Spatial patterns of fish assemblages in the Pearl River, China: environmental correlates
Shuai, Fangmin; Li, Xinhui; Chen, Fangchan; Li, Yuefei; Lek, Sovan
published: Mar 1, 2017
Knowledge of spatial variations of fish assemblages in rivers in south China is limited, despite its eco-logical importance. Relationships between fish assemblages and selected habitat features were examined in the Pearl River, the largest subtropical river in southern China. Altogether, 94 fish species, representing 17 families and 5 orders were sampled.
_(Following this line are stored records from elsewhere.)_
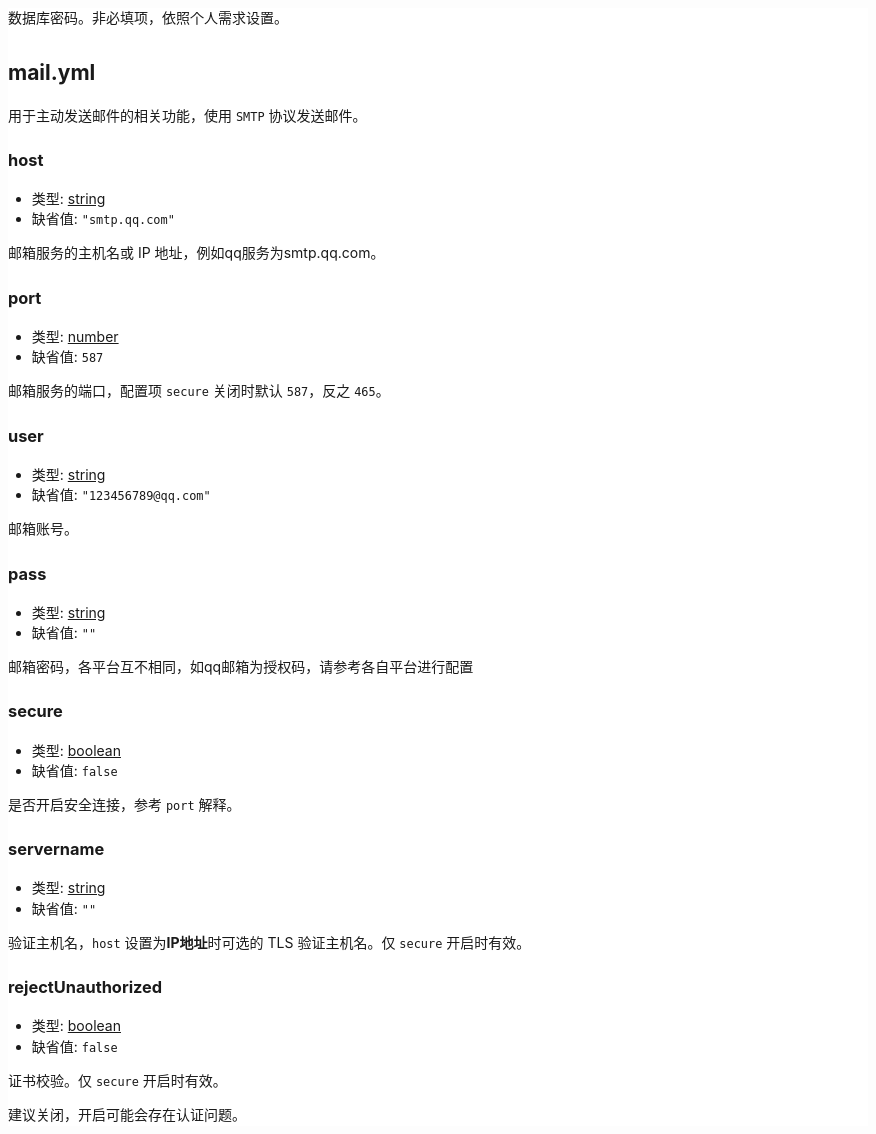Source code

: 数据库密码。非必填项，依照个人需求设置。

## mail.yml

用于主动发送邮件的相关功能，使用 `SMTP` 协议发送邮件。

### host

* 类型: [string][string]
* 缺省值: `"smtp.qq.com"`

邮箱服务的主机名或 IP 地址，例如qq服务为smtp.qq.com。

### port

* 类型: [number][number]
* 缺省值: `587`

邮箱服务的端口，配置项 `secure` 关闭时默认 `587`，反之 `465`。

### user

* 类型: [string][string]
* 缺省值: `"123456789@qq.com"`

邮箱账号。

### pass

* 类型: [string][string]
* 缺省值: `""`

邮箱密码，各平台互不相同，如qq邮箱为授权码，请参考各自平台进行配置

### secure

* 类型: [boolean][boolean]
* 缺省值: `false`

是否开启安全连接，参考 `port` 解释。

### servername

* 类型: [string][string]
* 缺省值: `""`

验证主机名，`host` 设置为**IP地址**时可选的 TLS 验证主机名。仅 `secure` 开启时有效。

### rejectUnauthorized

* 类型: [boolean][boolean]
* 缺省值: `false`

证书校验。仅 `secure` 开启时有效。

建议关闭，开启可能会存在认证问题。


[number]: https://developer.mozilla.org/en-US/docs/Web/JavaScript/Reference/Global_Objects/Number
[string]: https://developer.mozilla.org/en-US/docs/Web/JavaScript/Reference/Global_Objects/String
[boolean]: https://developer.mozilla.org/en-US/docs/Web/JavaScript/Reference/Global_Objects/Boolean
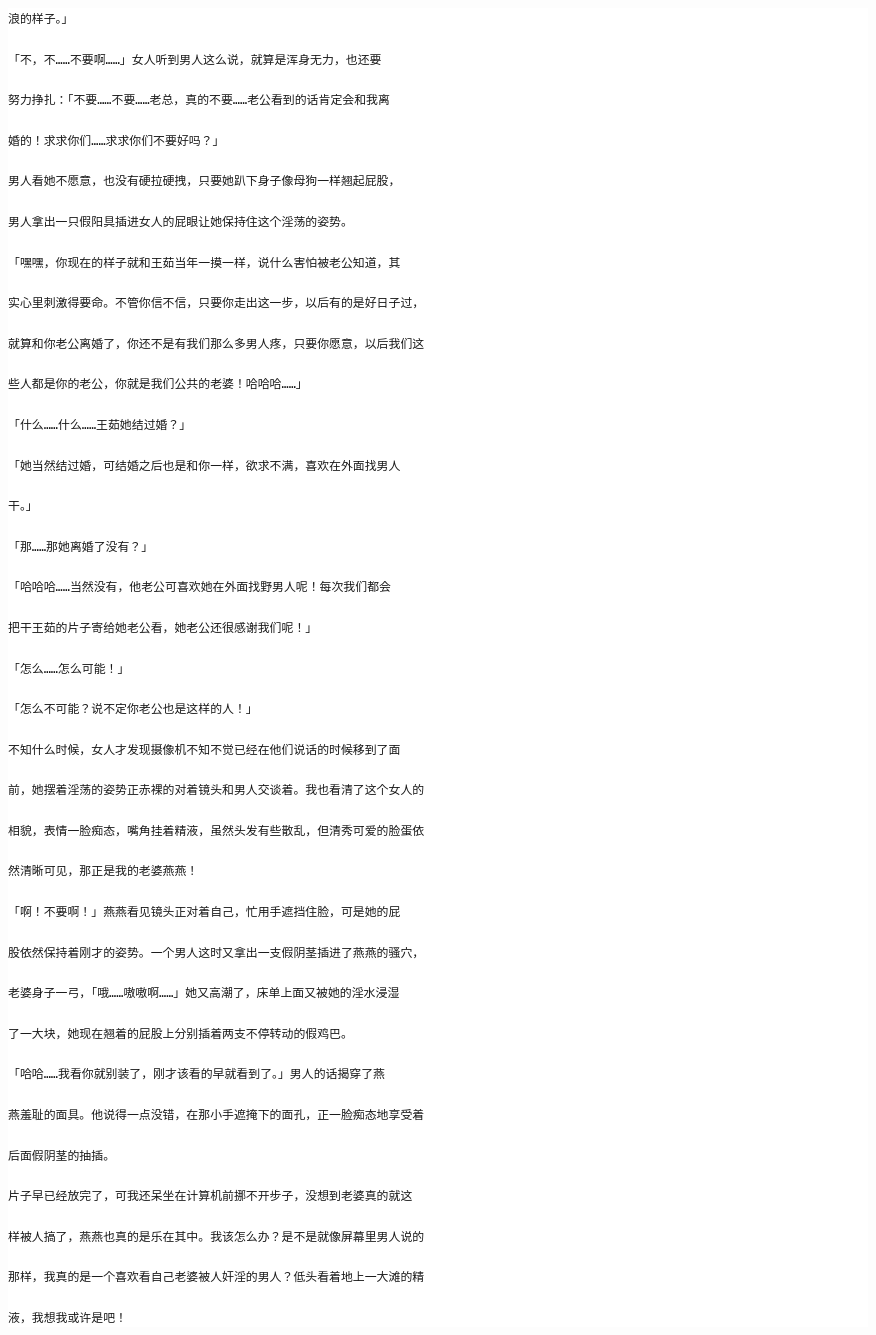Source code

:    浪的样子。」

    「不，不……不要啊……」女人听到男人这么说，就算是浑身无力，也还要

    努力挣扎：「不要……不要……老总，真的不要……老公看到的话肯定会和我离

    婚的！求求你们……求求你们不要好吗？」

    男人看她不愿意，也没有硬拉硬拽，只要她趴下身子像母狗一样翘起屁股，

    男人拿出一只假阳具插进女人的屁眼让她保持住这个淫荡的姿势。

    「嘿嘿，你现在的样子就和王茹当年一摸一样，说什么害怕被老公知道，其

    实心里刺激得要命。不管你信不信，只要你走出这一步，以后有的是好日子过，

    就算和你老公离婚了，你还不是有我们那么多男人疼，只要你愿意，以后我们这

    些人都是你的老公，你就是我们公共的老婆！哈哈哈……」

    「什么……什么……王茹她结过婚？」

    「她当然结过婚，可结婚之后也是和你一样，欲求不满，喜欢在外面找男人

    干。」

    「那……那她离婚了没有？」

    「哈哈哈……当然没有，他老公可喜欢她在外面找野男人呢！每次我们都会

    把干王茹的片子寄给她老公看，她老公还很感谢我们呢！」

    「怎么……怎么可能！」

    「怎么不可能？说不定你老公也是这样的人！」

    不知什么时候，女人才发现摄像机不知不觉已经在他们说话的时候移到了面

    前，她摆着淫荡的姿势正赤裸的对着镜头和男人交谈着。我也看清了这个女人的

    相貌，表情一脸痴态，嘴角挂着精液，虽然头发有些散乱，但清秀可爱的脸蛋依

    然清晰可见，那正是我的老婆燕燕！

    「啊！不要啊！」燕燕看见镜头正对着自己，忙用手遮挡住脸，可是她的屁

    股依然保持着刚才的姿势。一个男人这时又拿出一支假阴茎插进了燕燕的骚穴，

    老婆身子一弓，「哦……嗷嗷啊……」她又高潮了，床单上面又被她的淫水浸湿

    了一大块，她现在翘着的屁股上分别插着两支不停转动的假鸡巴。

    「哈哈……我看你就别装了，刚才该看的早就看到了。」男人的话揭穿了燕

    燕羞耻的面具。他说得一点没错，在那小手遮掩下的面孔，正一脸痴态地享受着

    后面假阴茎的抽插。

    片子早已经放完了，可我还呆坐在计算机前挪不开步子，没想到老婆真的就这

    样被人搞了，燕燕也真的是乐在其中。我该怎么办？是不是就像屏幕里男人说的

    那样，我真的是一个喜欢看自己老婆被人奸淫的男人？低头看着地上一大滩的精

    液，我想我或许是吧！
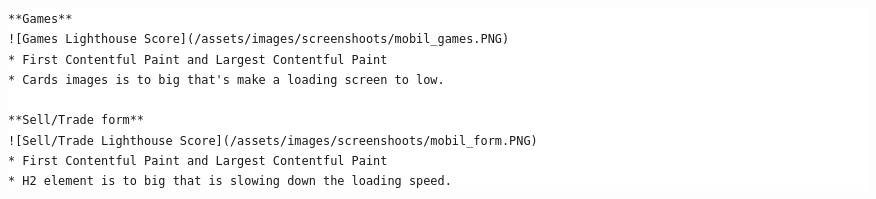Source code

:     **Games**  
    ![Games Lighthouse Score](/assets/images/screenshoots/mobil_games.PNG)
    * First Contentful Paint and Largest Contentful Paint
    * Cards images is to big that's make a loading screen to low. 

    **Sell/Trade form**  
    ![Sell/Trade Lighthouse Score](/assets/images/screenshoots/mobil_form.PNG)
    * First Contentful Paint and Largest Contentful Paint
    * H2 element is to big that is slowing down the loading speed.
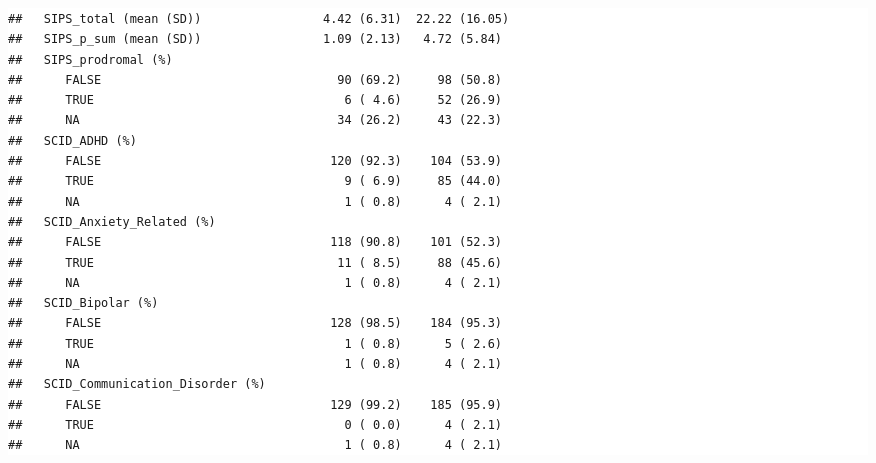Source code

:     ##   SIPS_total (mean (SD))                 4.42 (6.31)  22.22 (16.05)
    ##   SIPS_p_sum (mean (SD))                 1.09 (2.13)   4.72 (5.84) 
    ##   SIPS_prodromal (%)                                               
    ##      FALSE                                 90 (69.2)     98 (50.8) 
    ##      TRUE                                   6 ( 4.6)     52 (26.9) 
    ##      NA                                    34 (26.2)     43 (22.3) 
    ##   SCID_ADHD (%)                                                    
    ##      FALSE                                120 (92.3)    104 (53.9) 
    ##      TRUE                                   9 ( 6.9)     85 (44.0) 
    ##      NA                                     1 ( 0.8)      4 ( 2.1) 
    ##   SCID_Anxiety_Related (%)                                         
    ##      FALSE                                118 (90.8)    101 (52.3) 
    ##      TRUE                                  11 ( 8.5)     88 (45.6) 
    ##      NA                                     1 ( 0.8)      4 ( 2.1) 
    ##   SCID_Bipolar (%)                                                 
    ##      FALSE                                128 (98.5)    184 (95.3) 
    ##      TRUE                                   1 ( 0.8)      5 ( 2.6) 
    ##      NA                                     1 ( 0.8)      4 ( 2.1) 
    ##   SCID_Communication_Disorder (%)                                  
    ##      FALSE                                129 (99.2)    185 (95.9) 
    ##      TRUE                                   0 ( 0.0)      4 ( 2.1) 
    ##      NA                                     1 ( 0.8)      4 ( 2.1) 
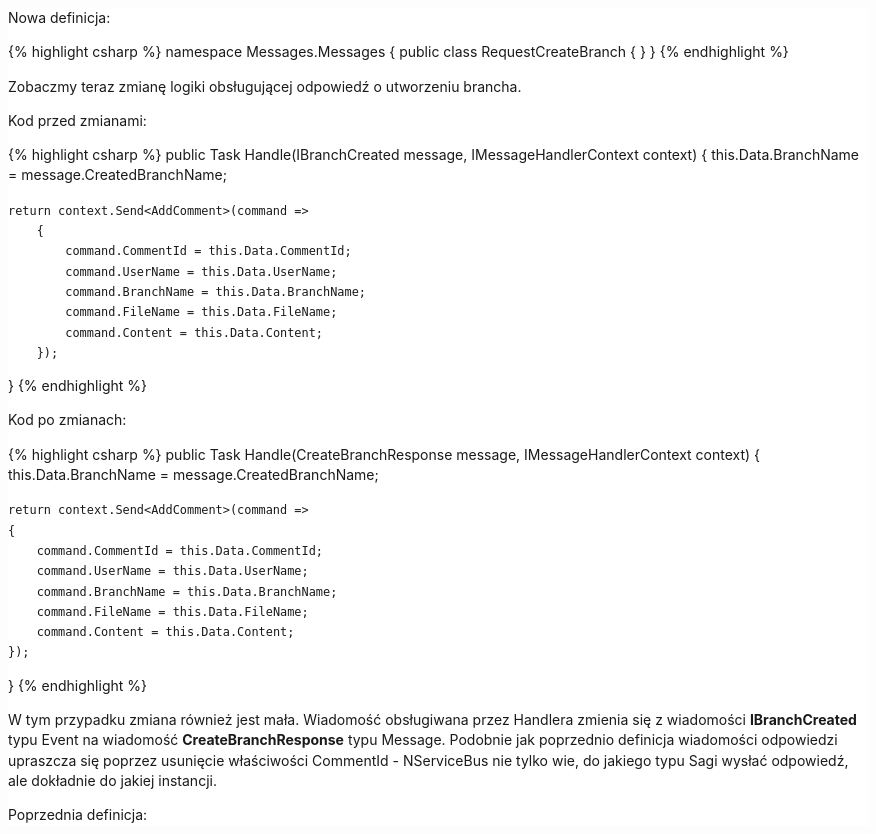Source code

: Nowa definicja:

{% highlight csharp %}
namespace Messages.Messages
{
    public class RequestCreateBranch
    {
    }
}
{% endhighlight %}

Zobaczmy teraz zmianę logiki obsługującej odpowiedź o utworzeniu brancha.

Kod przed zmianami:

{% highlight csharp %}
public Task Handle(IBranchCreated message, IMessageHandlerContext context)
{
    this.Data.BranchName = message.CreatedBranchName;

    return context.Send<AddComment>(command =>
        {
            command.CommentId = this.Data.CommentId;
            command.UserName = this.Data.UserName;
            command.BranchName = this.Data.BranchName;
            command.FileName = this.Data.FileName;
            command.Content = this.Data.Content;
        });
}
{% endhighlight %}

Kod po zmianach:

{% highlight csharp %}
public Task Handle(CreateBranchResponse message, IMessageHandlerContext context)
{
    this.Data.BranchName = message.CreatedBranchName;
    
    return context.Send<AddComment>(command =>
    {
        command.CommentId = this.Data.CommentId;
        command.UserName = this.Data.UserName;
        command.BranchName = this.Data.BranchName;
        command.FileName = this.Data.FileName;
        command.Content = this.Data.Content;
    });
}
{% endhighlight %}

W tym przypadku zmiana również jest mała. Wiadomość obsługiwana przez Handlera zmienia się z wiadomości **IBranchCreated** typu Event na wiadomość **CreateBranchResponse** typu Message. Podobnie jak poprzednio definicja wiadomości odpowiedzi upraszcza się poprzez usunięcie właściwości CommentId - NServiceBus nie tylko wie, do jakiego typu Sagi wysłać odpowiedź, ale dokładnie do jakiej instancji.

Poprzednia definicja:
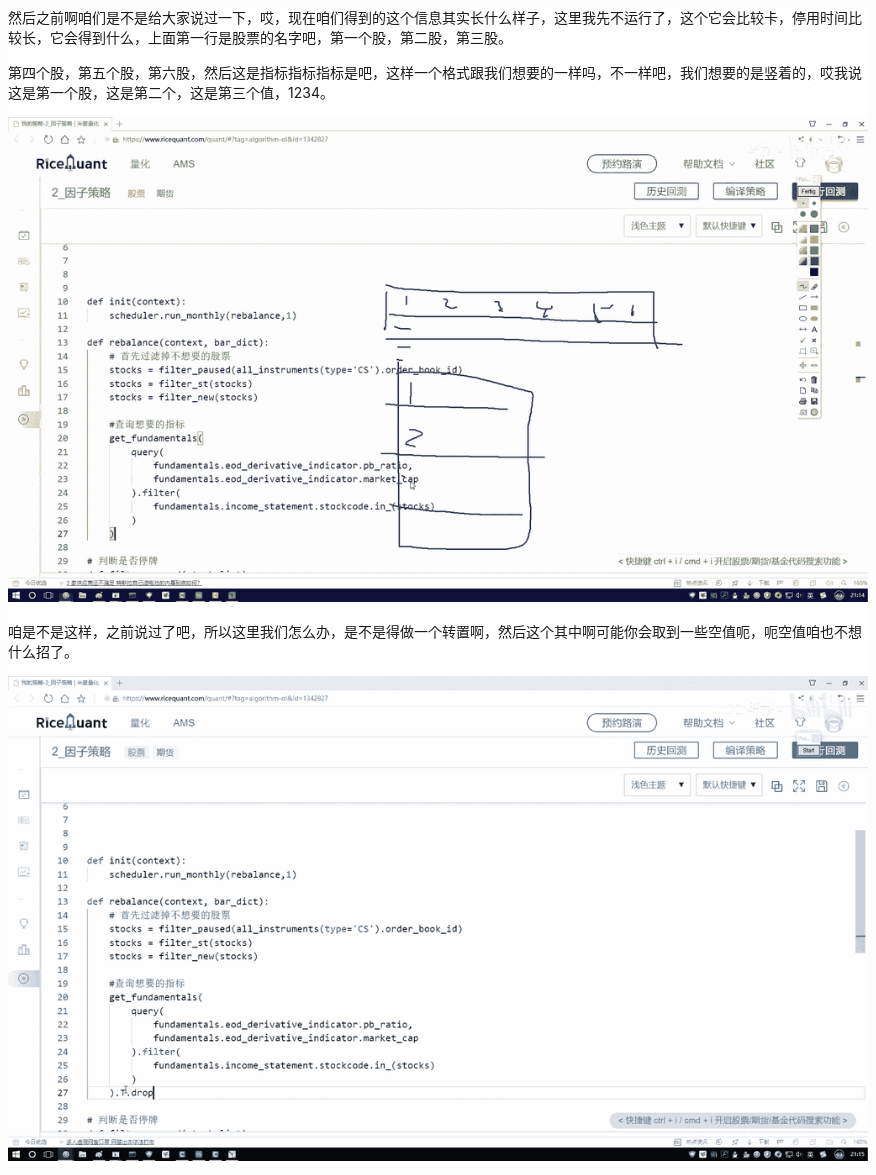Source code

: 然后之前啊咱们是不是给大家说过一下，哎，现在咱们得到的这个信息其实长什么样子，这里我先不运行了，这个它会比较卡，停用时间比较长，它会得到什么，上面第一行是股票的名字吧，第一个股，第二股，第三股。

第四个股，第五个股，第六股，然后这是指标指标指标是吧，这样一个格式跟我们想要的一样吗，不一样吧，我们想要的是竖着的，哎我说这是第一个股，这是第二个，这是第三个值，1234。



![](img/6a88f499bb59ea7b94fb529fe6d7f432_77.png)

咱是不是这样，之前说过了吧，所以这里我们怎么办，是不是得做一个转置啊，然后这个其中啊可能你会取到一些空值呃，呃空值咱也不想什么招了。



![](img/6a88f499bb59ea7b94fb529fe6d7f432_79.png)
The dominant fish family was Cyprinidae, accounting for 49 taxa. Non-metric multi-dimensional scaling was applied to the collected data and it was found that the spatial variation of upstream fish assemblages was significantly different from downstream. Both water quality and habitat climate were significantly related to assemblages. Redundancy analysis revealed that the spatial patterns of fish assemblages were mostly explained by river width, temperature, river discharge, transparency and precipitation. It was concluded that the spatial patterns of fish assemblages in the Pearl River are closely associated with local abiotic features. Understanding the mechanisms such as those outlined in this research paper is the basis of conservation of fish community diversity, which is a critical resource to a successful sustainable wild fishery in the Pearl River.